Расписка была такова: «Я, нижеподписавшийся, даю сию расписку в том, что от билетов городского кредитного общества, принадлежащих Василию Костыреву, получил купоны за 10 лет и обязуюсь уплачивать ему с 1885 года полугодно по 8500 руб. Шилов».

Почти то же показала и тетка убитого.

Без сомнения, все эти допросы и показания пролили очень мало света на мрачное двойное убийство. Они были ценны только в том отношении, что давали кое-какие сведения об имущественном положении трагически убитого Костырева.

Таким образом, в руках сыскной полиции находились только два лица: Николаев и Семенов, подозреваемые в убийстве. Прямых улик в их преступлении не было, ибо обыск их имущества и жилья не обнаружил ничего существенного.

И вот настал памятный и знаменательный для нас день -7 ноября.

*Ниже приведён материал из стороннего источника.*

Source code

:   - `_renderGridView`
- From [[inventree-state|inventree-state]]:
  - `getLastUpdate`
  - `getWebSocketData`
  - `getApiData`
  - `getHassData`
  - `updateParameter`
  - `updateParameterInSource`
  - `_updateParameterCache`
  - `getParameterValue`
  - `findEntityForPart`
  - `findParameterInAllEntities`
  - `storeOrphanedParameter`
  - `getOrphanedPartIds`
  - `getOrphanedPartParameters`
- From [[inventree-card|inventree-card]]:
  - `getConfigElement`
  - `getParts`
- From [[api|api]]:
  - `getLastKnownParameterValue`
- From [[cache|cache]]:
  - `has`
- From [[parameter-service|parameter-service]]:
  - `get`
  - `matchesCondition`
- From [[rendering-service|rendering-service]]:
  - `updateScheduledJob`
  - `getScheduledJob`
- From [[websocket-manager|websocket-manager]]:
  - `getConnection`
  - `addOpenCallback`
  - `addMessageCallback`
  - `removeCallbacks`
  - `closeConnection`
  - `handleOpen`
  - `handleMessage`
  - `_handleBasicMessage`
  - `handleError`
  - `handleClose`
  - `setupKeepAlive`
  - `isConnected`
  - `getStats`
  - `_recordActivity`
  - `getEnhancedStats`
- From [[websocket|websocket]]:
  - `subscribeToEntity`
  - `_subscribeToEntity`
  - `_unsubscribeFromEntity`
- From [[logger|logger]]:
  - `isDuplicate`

К нам доставили из места предварительного ареста для допроса дворника Семенова, запасного унтер-офицера. В начале допроса он отрицал какое бы то ни было участие в этом страшном деле.

Но вдруг среди допроса он побледнел, схватился руками за лицо, точно стараясь закрыть глаза от каких-то видений, и голосом, полным ужаса, тоски, страдания, тихо прошептал:

— Не могу… не могу больше… силушки моей нет!..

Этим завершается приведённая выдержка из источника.